Hay uma forma muito eficaz de desperdiçar talento: fixar por decreto a data de caducidade. E na Igreja fazemo-lo com uma serenidade burocrática que já a quisessem na Segurança Social. Aos 75 anos, o bispo apresenta a renúncia. Não porque esteja incapacitado. Não porque tenha perdido a fé, a cabeça ou a voz. Simplesmente porque cumpre anos. Como se o Espírito Santo —perdão: o calendário— soprasse com intensidade especial nas velas dos 75.
A ideia, além disso, vem com a etiqueta de “reforma” moderna: consolidou-se na época de Paulo VI, quando se decidiu que o pastoral devia ser levado com o mesmo entusiasmo com que se gerem as jubilations numa guiché. Fica muito razoável no papel: “renuncie aos 75”. O que não fica tão razoável é a pergunta óbvia: porquê 75? Porquê não 72, 78 ou “quando já não puderes com a alma”? A resposta real costuma ser uma mistura de pragmatismo, controlo e uniformidade. E a consequência é igualmente real: apagam-se pastores na sua melhor etapa de governo.
A teologia do DNI
O problema não é que exista a renúncia. O problema é o automatismo mental que se instalou: a determinada idade, o pastor converte-se de repente em “jarro chinês”. De um dia para o outro, o bispo passa a ser esse senhor venerável a quem se organizam homenagens, se lhe imprime um livrinho com fotos e se lhe põe a descansar… embora por dentro continue a ter clareza, experiência, autoridade moral e pulso pastoral.
E aqui convém dizê-lo sem anestesia: muitos homens atingem a sua maturidade intelectual e espiritual real entre os 60 e os 80. Nessa idade já viram de tudo, já não se deixam impressionar pelo ativismo, distinguem o importante do urgente e, se forem santos, aprenderam até a calar-se quando convém. Justo quando por fim poderiam governar sem complexos (perdão), mandamo-los para o retiro para que “desfrutem”.
¿Desfrutem de quê? ¿De ver como o seu sucessor desfaz metade do episcopado em dois anos? ¿De observar da barreira como a diocese se converte em laboratório?
A norma que só cai sobre uns
E depois está o mais divertido: não se aplica a todos.
Não obriga o Papa.
Não obriga o Superior Geral dos jesuítas.
Não obriga o prelado do Opus Dei (com matizes canónicos e práticos: não funciona como o regime de um bispo diocesano).

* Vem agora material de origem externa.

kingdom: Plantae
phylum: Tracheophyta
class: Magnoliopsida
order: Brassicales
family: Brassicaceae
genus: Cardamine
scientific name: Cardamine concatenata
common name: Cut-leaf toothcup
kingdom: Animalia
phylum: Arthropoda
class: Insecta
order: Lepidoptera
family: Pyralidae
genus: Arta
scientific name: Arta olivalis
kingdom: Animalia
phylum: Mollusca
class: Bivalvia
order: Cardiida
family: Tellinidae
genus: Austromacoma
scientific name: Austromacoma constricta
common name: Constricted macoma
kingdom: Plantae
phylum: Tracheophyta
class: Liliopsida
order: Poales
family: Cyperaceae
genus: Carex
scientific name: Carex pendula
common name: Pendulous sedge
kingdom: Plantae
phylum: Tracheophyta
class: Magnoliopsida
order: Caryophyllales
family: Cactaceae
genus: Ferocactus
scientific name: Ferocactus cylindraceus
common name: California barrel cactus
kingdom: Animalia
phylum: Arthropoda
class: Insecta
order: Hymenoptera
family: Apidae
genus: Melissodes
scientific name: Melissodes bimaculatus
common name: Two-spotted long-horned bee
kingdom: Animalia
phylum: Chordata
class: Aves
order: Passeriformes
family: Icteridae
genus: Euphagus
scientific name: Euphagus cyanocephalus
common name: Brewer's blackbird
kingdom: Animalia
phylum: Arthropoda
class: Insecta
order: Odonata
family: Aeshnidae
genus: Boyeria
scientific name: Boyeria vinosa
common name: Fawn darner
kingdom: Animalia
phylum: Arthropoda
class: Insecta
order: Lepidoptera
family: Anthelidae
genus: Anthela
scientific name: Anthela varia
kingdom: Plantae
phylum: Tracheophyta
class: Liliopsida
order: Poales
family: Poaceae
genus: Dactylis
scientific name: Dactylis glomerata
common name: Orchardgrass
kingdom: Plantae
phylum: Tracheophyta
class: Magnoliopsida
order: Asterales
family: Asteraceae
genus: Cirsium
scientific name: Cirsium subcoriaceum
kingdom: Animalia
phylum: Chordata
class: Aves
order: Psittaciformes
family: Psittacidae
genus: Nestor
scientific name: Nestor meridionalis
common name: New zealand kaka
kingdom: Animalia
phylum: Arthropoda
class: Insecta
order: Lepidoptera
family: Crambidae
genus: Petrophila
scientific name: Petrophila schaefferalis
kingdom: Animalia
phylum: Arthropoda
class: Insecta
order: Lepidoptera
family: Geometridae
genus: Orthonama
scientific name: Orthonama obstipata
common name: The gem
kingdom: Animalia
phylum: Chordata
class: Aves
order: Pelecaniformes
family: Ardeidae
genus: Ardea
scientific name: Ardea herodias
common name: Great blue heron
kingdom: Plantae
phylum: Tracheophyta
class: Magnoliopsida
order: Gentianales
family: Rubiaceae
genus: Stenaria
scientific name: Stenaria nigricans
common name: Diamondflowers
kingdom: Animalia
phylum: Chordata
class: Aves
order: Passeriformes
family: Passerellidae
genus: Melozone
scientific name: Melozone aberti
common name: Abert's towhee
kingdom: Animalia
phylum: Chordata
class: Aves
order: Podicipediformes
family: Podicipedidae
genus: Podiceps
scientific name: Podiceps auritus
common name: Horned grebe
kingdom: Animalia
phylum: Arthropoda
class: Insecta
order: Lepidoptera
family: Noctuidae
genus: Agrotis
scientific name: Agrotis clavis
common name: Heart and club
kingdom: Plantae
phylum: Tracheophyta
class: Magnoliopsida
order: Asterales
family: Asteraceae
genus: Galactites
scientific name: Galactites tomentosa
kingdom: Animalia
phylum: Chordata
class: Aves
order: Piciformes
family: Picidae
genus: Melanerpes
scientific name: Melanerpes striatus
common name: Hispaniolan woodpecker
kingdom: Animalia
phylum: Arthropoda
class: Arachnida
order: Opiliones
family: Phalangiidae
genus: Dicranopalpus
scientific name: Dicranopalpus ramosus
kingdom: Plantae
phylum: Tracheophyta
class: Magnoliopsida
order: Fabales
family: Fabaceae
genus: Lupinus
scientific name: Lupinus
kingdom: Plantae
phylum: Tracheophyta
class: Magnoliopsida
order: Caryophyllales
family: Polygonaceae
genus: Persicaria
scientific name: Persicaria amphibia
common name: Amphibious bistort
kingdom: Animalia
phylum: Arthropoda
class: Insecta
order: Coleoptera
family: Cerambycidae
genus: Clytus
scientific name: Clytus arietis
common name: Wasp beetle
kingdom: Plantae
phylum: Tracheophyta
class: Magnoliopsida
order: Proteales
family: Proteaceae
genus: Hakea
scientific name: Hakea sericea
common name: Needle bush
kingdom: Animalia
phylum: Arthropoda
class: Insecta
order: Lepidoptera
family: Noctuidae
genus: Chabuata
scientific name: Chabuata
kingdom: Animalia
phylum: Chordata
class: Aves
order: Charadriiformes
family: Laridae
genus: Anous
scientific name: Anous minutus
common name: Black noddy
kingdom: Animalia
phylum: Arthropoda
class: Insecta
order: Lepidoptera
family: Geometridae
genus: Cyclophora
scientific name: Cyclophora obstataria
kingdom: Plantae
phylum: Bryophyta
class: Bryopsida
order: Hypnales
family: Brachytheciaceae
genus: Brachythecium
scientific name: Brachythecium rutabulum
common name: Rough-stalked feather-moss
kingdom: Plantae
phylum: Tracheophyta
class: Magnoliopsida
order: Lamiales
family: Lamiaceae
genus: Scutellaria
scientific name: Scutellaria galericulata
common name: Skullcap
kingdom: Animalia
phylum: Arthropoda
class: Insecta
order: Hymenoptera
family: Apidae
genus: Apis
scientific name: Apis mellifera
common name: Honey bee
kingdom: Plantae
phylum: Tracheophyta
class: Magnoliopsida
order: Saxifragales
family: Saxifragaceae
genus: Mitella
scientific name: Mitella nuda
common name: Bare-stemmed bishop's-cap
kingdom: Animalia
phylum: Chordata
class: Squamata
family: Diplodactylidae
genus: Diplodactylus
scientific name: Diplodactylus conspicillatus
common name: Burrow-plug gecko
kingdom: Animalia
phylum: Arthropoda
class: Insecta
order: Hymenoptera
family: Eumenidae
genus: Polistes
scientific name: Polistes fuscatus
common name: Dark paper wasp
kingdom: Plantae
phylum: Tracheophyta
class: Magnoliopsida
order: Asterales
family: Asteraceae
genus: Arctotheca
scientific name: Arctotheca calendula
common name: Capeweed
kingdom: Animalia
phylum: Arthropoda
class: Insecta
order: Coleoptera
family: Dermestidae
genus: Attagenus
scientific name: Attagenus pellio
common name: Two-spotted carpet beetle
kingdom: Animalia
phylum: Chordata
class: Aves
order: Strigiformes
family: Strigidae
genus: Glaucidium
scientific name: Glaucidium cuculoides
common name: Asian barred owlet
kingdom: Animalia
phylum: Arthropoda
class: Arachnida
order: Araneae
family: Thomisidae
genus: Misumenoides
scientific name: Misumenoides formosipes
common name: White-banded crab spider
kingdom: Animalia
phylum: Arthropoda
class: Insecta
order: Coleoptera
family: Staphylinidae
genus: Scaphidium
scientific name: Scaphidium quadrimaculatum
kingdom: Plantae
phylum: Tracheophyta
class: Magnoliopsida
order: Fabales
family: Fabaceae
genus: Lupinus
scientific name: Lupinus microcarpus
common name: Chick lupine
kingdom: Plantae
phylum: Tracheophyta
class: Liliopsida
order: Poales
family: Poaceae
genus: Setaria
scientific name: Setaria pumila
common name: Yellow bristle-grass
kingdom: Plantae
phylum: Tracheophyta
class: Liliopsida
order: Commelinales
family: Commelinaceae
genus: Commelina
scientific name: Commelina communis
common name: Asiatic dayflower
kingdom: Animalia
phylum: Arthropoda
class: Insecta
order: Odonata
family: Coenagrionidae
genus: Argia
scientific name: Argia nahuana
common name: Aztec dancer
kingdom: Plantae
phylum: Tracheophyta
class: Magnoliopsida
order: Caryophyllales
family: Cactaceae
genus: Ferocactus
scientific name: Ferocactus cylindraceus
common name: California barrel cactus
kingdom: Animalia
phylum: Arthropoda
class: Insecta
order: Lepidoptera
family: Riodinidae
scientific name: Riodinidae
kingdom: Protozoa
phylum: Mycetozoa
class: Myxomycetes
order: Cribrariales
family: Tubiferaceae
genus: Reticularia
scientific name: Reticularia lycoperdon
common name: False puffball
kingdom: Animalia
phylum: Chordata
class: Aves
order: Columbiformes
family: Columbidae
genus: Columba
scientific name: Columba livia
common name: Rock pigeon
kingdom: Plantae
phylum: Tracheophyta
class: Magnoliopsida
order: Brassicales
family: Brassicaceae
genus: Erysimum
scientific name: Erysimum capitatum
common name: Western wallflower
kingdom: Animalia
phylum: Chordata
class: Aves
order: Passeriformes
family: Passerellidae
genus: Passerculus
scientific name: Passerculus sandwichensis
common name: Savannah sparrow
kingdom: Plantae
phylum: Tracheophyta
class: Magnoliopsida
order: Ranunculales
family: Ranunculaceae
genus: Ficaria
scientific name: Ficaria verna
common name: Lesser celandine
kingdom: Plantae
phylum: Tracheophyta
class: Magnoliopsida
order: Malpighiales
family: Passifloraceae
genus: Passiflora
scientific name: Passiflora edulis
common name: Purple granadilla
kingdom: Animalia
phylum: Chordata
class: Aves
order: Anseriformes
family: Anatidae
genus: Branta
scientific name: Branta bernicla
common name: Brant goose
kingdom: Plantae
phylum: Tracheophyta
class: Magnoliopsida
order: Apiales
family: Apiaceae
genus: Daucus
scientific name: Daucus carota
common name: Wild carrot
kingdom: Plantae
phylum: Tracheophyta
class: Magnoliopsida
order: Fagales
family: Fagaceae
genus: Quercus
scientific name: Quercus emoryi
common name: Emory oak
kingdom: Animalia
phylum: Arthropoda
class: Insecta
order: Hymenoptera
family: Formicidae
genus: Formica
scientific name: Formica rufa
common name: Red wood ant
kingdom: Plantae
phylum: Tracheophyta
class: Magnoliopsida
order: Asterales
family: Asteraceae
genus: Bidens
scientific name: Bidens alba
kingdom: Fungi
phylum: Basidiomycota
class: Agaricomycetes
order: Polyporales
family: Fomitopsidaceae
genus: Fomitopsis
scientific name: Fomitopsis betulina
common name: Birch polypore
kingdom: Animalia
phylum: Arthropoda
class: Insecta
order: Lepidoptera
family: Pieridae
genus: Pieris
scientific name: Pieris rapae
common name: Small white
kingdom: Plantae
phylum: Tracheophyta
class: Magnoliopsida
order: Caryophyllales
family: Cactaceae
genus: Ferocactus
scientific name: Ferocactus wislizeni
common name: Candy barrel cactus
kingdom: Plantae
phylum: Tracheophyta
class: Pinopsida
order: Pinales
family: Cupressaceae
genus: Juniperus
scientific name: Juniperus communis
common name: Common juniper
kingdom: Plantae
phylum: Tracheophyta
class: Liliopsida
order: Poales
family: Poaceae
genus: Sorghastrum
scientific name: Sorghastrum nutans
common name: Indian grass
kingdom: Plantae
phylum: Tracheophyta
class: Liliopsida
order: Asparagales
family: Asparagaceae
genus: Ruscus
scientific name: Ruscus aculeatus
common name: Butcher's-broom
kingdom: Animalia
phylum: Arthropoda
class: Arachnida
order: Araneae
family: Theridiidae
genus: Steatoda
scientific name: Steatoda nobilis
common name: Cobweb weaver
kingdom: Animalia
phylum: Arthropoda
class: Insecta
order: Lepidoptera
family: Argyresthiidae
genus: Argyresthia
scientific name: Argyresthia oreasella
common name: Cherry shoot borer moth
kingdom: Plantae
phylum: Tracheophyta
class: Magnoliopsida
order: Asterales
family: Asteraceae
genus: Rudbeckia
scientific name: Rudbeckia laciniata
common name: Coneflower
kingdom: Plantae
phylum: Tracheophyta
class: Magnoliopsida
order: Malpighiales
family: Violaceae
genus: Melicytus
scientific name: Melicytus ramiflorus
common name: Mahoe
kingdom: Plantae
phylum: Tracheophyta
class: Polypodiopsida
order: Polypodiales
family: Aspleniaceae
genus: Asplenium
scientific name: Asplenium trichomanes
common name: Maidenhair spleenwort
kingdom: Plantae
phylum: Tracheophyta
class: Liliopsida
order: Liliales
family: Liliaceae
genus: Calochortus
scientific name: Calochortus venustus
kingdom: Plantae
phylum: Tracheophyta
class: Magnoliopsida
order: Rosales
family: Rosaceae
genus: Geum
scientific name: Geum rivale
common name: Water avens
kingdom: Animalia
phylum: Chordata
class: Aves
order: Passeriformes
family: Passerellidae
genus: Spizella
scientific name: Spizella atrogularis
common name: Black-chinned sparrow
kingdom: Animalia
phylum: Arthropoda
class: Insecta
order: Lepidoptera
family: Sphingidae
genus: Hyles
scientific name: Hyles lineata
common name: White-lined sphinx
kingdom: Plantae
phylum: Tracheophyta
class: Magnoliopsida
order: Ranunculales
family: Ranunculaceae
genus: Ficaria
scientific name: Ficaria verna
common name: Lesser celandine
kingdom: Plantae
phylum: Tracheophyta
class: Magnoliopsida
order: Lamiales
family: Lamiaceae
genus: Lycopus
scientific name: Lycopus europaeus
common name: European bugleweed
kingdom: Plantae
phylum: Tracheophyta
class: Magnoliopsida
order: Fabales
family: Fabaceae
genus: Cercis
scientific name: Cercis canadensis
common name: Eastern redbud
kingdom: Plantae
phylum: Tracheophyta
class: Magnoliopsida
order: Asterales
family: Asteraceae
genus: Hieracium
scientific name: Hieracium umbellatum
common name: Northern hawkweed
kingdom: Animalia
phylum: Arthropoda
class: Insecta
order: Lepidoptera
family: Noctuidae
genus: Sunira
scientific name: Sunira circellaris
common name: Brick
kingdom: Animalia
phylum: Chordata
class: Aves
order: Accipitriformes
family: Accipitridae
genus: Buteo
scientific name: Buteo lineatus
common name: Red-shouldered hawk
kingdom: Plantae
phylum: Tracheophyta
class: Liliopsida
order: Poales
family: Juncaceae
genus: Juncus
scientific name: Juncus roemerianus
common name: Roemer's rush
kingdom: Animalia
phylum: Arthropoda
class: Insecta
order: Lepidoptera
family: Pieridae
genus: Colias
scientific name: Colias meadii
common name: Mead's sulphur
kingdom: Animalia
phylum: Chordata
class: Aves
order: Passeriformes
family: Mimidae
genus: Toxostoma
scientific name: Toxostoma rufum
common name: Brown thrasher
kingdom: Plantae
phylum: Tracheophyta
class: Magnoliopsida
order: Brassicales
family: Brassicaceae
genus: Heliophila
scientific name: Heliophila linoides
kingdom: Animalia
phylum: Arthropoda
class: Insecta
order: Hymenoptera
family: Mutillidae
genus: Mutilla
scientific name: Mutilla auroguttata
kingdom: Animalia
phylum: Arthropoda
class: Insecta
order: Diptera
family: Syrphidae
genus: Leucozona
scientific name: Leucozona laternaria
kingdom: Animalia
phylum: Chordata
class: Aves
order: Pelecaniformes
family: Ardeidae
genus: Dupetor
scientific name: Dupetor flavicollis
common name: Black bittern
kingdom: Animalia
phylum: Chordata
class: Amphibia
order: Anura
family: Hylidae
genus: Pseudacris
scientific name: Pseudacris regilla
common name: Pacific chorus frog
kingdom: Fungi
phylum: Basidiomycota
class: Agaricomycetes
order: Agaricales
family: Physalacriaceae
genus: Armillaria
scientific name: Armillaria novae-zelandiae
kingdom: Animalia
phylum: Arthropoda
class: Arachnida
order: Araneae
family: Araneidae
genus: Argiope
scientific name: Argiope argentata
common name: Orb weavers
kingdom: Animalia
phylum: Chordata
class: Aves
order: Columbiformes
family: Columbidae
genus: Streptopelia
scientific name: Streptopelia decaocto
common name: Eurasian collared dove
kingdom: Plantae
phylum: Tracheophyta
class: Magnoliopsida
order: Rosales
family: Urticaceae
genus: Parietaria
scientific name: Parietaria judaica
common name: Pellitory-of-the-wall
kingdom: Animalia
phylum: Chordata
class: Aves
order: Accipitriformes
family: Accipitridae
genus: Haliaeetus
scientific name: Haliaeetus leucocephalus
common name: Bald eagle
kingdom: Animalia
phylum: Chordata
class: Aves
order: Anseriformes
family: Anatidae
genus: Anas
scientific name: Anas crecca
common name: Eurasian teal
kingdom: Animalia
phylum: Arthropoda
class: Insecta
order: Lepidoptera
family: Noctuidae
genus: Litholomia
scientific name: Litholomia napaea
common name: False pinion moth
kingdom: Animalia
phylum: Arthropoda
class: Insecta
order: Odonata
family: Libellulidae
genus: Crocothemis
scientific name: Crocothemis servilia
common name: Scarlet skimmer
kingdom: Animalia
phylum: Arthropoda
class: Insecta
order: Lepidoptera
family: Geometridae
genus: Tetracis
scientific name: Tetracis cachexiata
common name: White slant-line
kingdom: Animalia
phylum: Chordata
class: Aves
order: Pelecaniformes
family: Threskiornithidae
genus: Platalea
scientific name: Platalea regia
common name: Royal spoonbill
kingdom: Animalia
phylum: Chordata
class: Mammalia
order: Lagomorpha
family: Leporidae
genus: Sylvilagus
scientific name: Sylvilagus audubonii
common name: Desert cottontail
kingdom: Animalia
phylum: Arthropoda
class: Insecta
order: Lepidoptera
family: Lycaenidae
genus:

Sim obriga o bispo. Sempre. Por defeito. Por idade.
Ou seja: a regra apresenta-se como “prudência”, mas funciona como filtro seletivo onde alguns cargos podem continuar enquanto outros se substituem com disciplina de relógio suíço. Se a idade fosse intrinsecamente incapacitante, sê-lo-ia para todos. Mas como não o é, o que temos é outra coisa: um mecanismo administrativo para gerir relevos.
E claro: se é gestão de relevos, então o que se premia não é necessariamente a santidade nem a paternidade espiritual, mas a capacidade de encaixar no sistema.
“Pais espirituais” convertidos em “padrastos”
Na captura que circula (e que vale mais que muitos relatórios sinodais), alguém resumia com uma frase brutal o que está a acontecer também com os sacerdotes: movê-los cada X anos —a mentalidade de “rotação” permanente— acaba por converter os pastores em padrastos. Não há arraigo, não há paternidade longa, não há memória partilhada. Há “destinos”.
Com os bispos passa algo parecido: a diocese deixa de ser família e torna-se organigrama. Mudas o pai aos 75, mudas os curas cada poucos anos, e depois perguntamo-nos por que há comunidades sem identidade, sem continuidade, sem tradição viva. Pois porque se governam como se fossem franquias.
O que seria o sensato?
O sensato seria o que a Igreja sempre soube fazer quando não se deixa hipnotizar pela modernidade: discernir pessoas, não idades.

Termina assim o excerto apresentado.